[Task to complete] If a line in the data contains "text", copy it out.

** Material provided follows **

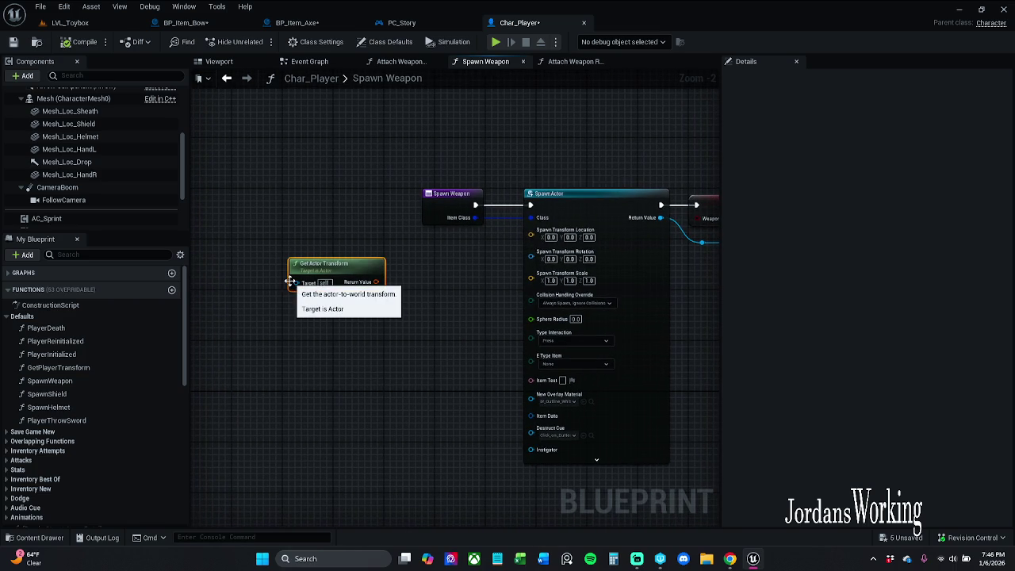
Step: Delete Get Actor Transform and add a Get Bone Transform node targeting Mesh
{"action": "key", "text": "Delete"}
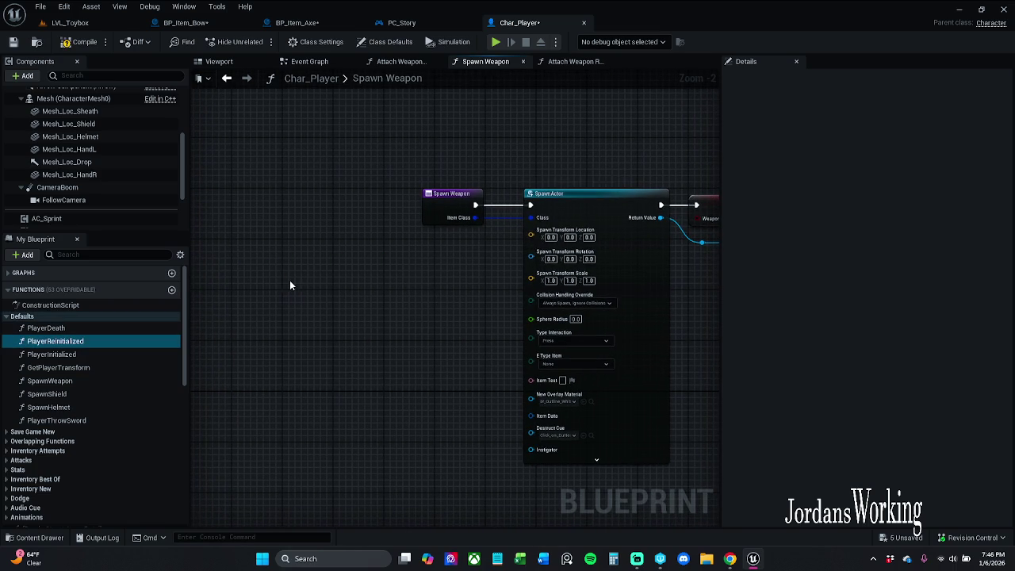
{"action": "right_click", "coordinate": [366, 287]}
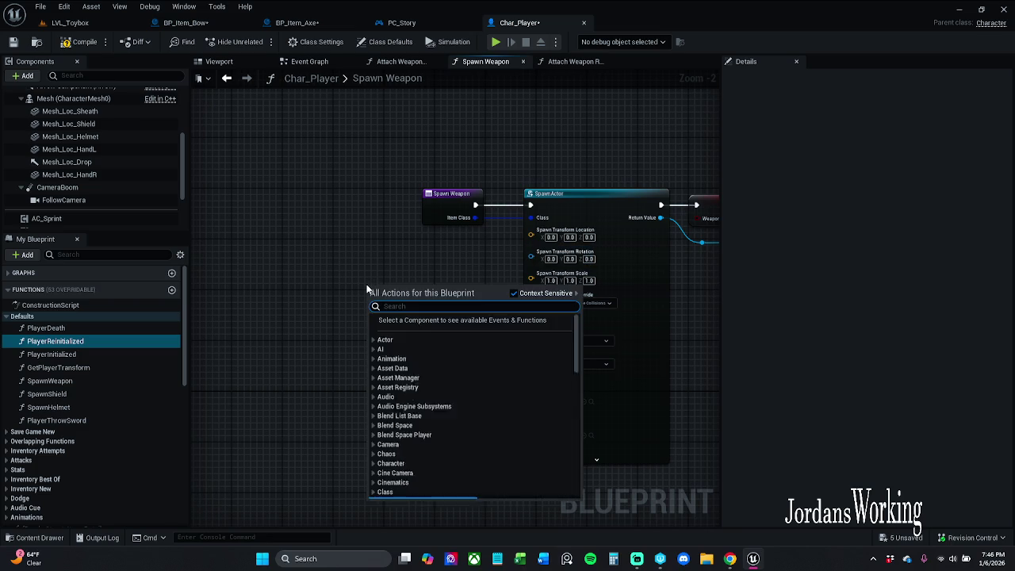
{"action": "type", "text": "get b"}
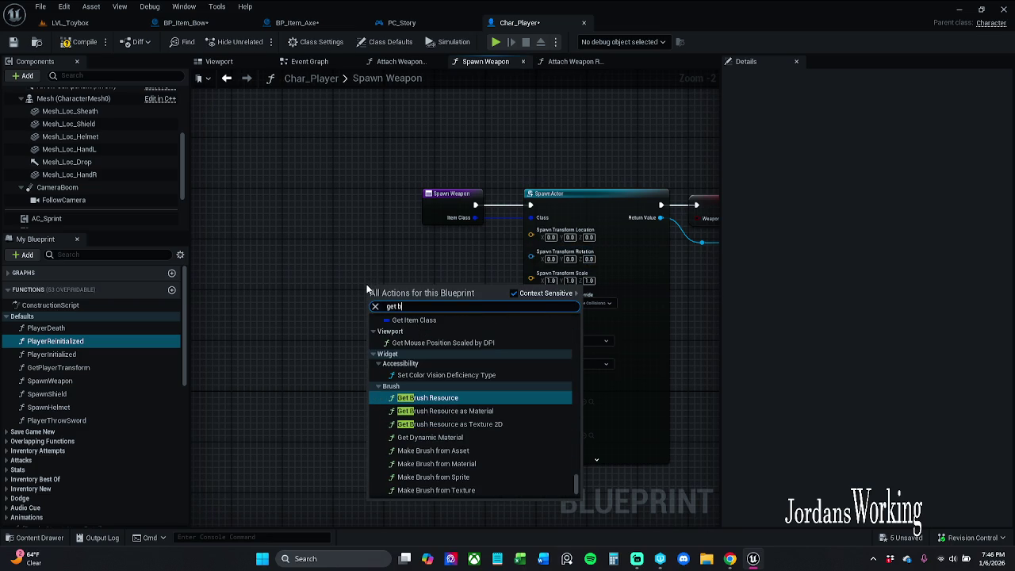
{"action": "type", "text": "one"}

** End of Material provided **

[Exercise output]
{"action": "key", "text": "Delete"}
{"action": "type", "text": "get b"}
{"action": "type", "text": "one"}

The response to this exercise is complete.